Figure 2: Trial-by-trial fluctuations in vmOFC reward responses reflect learning rate control.

A. Differential trace conditioning task in headfixed mice ^26,32.

B. Behavior early and late in learning. Early session was defined as the first day of learning and late session as the day when anticipatory licking in response to CS+ was high and stable (Materials and Methods) ²⁶. Cue discrimination was measured as two times the area under a receiver operator characteristic curve between lick counts after CS+ and lick counts after CS−, minus one (Materials and Methods) ²⁶.

C. Schematic showing that in a session with reward probability of 50%, RPE will be positive on rewarded trials and negative on unrewarded trials.

D. The change in anticipatory licking on consecutive CS+ trials (potentially with interceding CS− trials) is reliably positive after rewarded CS+ trials (positive RPE) and negative after unrewarded CS+ trials (negative RPE) (n=34 sessions from n=12 imaging mice). Thus, update in anticipatory licks can be used to estimate update in cue value. See Table S1 for all statistical results in the manuscript for all figures, including all statistical details and sample sizes.

E. A potential concern is that receiving reward on a CS+ trial might increase general motivation to lick on the next trial, independent of cue value learning. If true, CS− trials immediately following a rewarded CS+ trial should show higher licking compared to CS− trials immediately following an unrewarded CS+ trial. This panel plots the update in anticipatory licking on CS− trials based on whether the immediately preceding CS+ trial was rewarded or unrewarded. The lack of licking update shows that the effect in D is not a learning independent motivation signal. See Figure S2 for evidence of motivation signals during the pre-cue baseline period.

F. Schematic showing the recording of vmOFC activity using two-photon microendoscopic calcium imaging.

G. Data from an example neuron showing the dependence between trial-by-trial update in anticipatory licking on CS+ trials, and trial-by-trial fluctuations in response on rewarded trials (positive RPE) and unrewarded trials (negative RPE). The lines show the best fit regression in each condition. The observed relationship is as expected if vmOFC controls learning rate on a trial-by-trial basis.

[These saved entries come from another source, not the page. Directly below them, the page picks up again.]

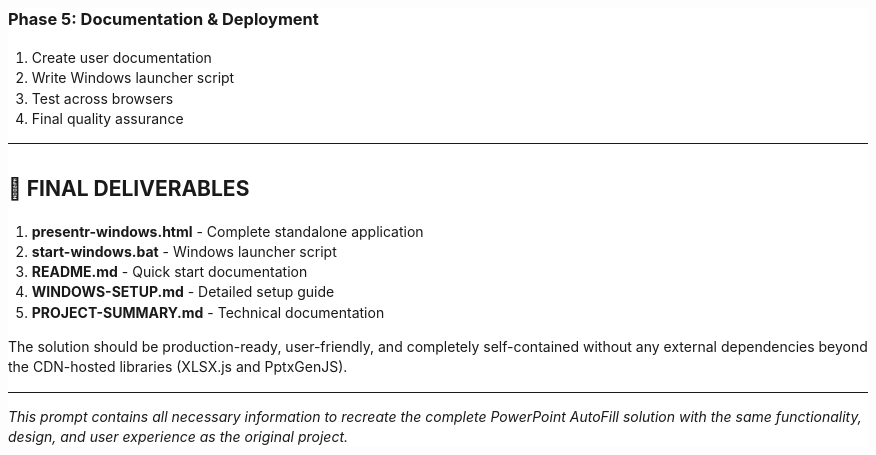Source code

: ### Phase 5: Documentation & Deployment
1. Create user documentation
2. Write Windows launcher script
3. Test across browsers
4. Final quality assurance

---

## 🎯 FINAL DELIVERABLES

1. **presentr-windows.html** - Complete standalone application
2. **start-windows.bat** - Windows launcher script
3. **README.md** - Quick start documentation
4. **WINDOWS-SETUP.md** - Detailed setup guide
5. **PROJECT-SUMMARY.md** - Technical documentation

The solution should be production-ready, user-friendly, and completely self-contained without any external dependencies beyond the CDN-hosted libraries (XLSX.js and PptxGenJS).

---

*This prompt contains all necessary information to recreate the complete PowerPoint AutoFill solution with the same functionality, design, and user experience as the original project.*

H. Z-scored, pooled, and binned data across all vmOFC neurons to visualize the dependence between trial-by-trial response fluctuations and licking update for the population of vmOFC neurons on positive and negative RPE trials. Each neuron’s data were z-scored separately for each axis, all z-scored data were then pooled, and binned into the four bins shown in the plot. Error bars are standard error of the mean. These data are shown purely for an intuitive visualization of the average relationship between these variables in the vmOFC population.

I. Statistical quantification of the average slope between reward response on a trial and licking update on the next trial across all neurons on both positive and negative RPE trials. No z-scoring was performed here to avoid assigning an equal weight to neurons with low or high trial-by-trial variability in responses.